To hold on to current investors and encourage new money coming in, the shale industry has shifted its business model. This shift can be seen clearly in their financial results reports of 2021 and investor outlook documents in 2022. Language like a “new return of capital framework” or “new shareholder return framework” or “updated stockholder distribution strategy” permeate these documents. And despite the now surging oil prices, oil executives and analysts doubt we will see a change in this new industry direction. Says Scott Sheffield, CEO of Texas-based Pioneer Natural Resources, “Whether it’s $150 oil, $200 oil, or $100 oil, we’re not going to change our growth plans.” So, despite the oil and gas industry as a whole having 9,000 unused permits to drill on federal lands, they have no intention of using them to help ease the gas shortage created by the conflict in Ukraine.

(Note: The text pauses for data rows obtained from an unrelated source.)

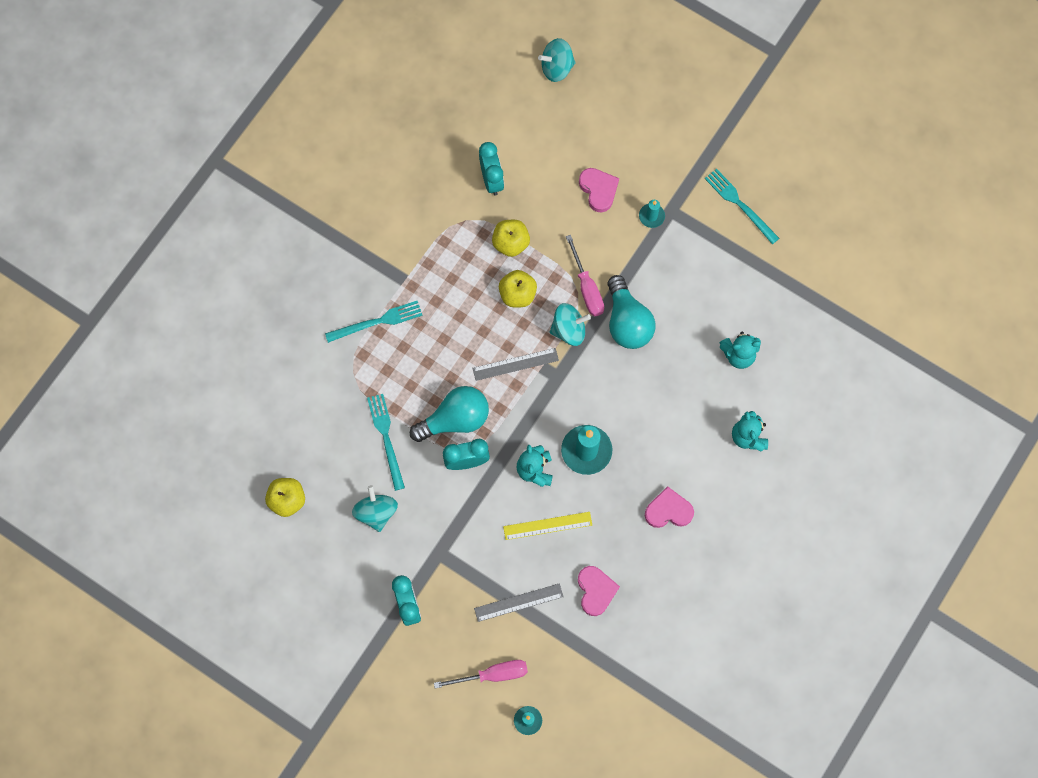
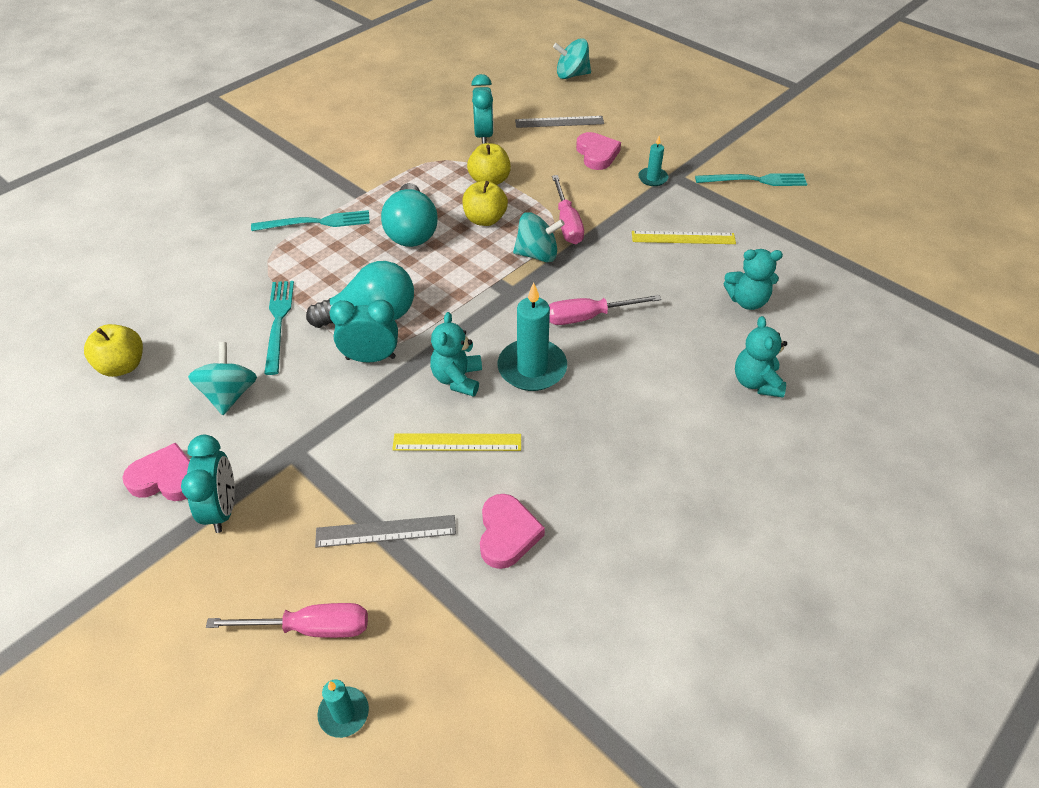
camera: 10 degrees right, 25 degrees down
grey ruler [473,348,559,381] -> grey ruler moved to [515,116,604,128]
turquoise light bulb [607,275,655,349] -> turquoise light bulb moved to [381,183,438,247]
pink heart [645,486,694,528] -> pink heart moved to [122,442,190,501]
turquoise fork [705,169,780,244] -> turquoise fork turned 120 degrees clockwise [695,173,807,186]
none -> pink screwdriver [549,295,661,325]
none -> yellow ruler [632,231,736,244]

They have little reason to, given the sentiments President Biden has made so clear in prioritizing alternative energies. Biden has consistently mentioned his belief that fossil fuel industries will be obsolete within 30 years and committed his administration to the work of energy transition.
In November 2021, the Biden administration proposed reforms to the country’s oil and gas leasing program that would raise costs for energy companies to drill on public lands and water.
The report completes a review that Biden ordered in January. The president directed a halt to new federal oil and gas lease sales on public lands and waters, but a Louisiana federal judge blocked the administration’s suspension in June.
To make his intention more clear, In his recent Bipartisan Infrastructure Bill, Biden provided a more than $65 million investment in clean energy and the electric grid. That investment will go to upgrading the U.S. power infrastructure, expanding renewable energy, research and development for advanced transmission and electricity distribution technologies, and the promotion of smart grid technologies. Investments are also made in “next generation technologies like advanced nuclear reactors, carbon capture, and clean hydrogen.”
No new investments were made in the fossil fuel industries or the technologies that support them. And now, with global need climbing and no viable energy alternative, Biden is pleading with U.S. oil companies to ramp up production. Shale oil producers aren’t buying in, and for good reason. The industry needs funds to survive, and those funds will not come from Washington. They will come from shareholders and those shareholders “have been very clear that that money is theirs and they don’t want them to spend it on growing supply.”
A Zooming In audience member summed it up quite bluntly: who wants to drill and be attacked, vilified and the profits taken by socialist? Hmm, another way to look at it.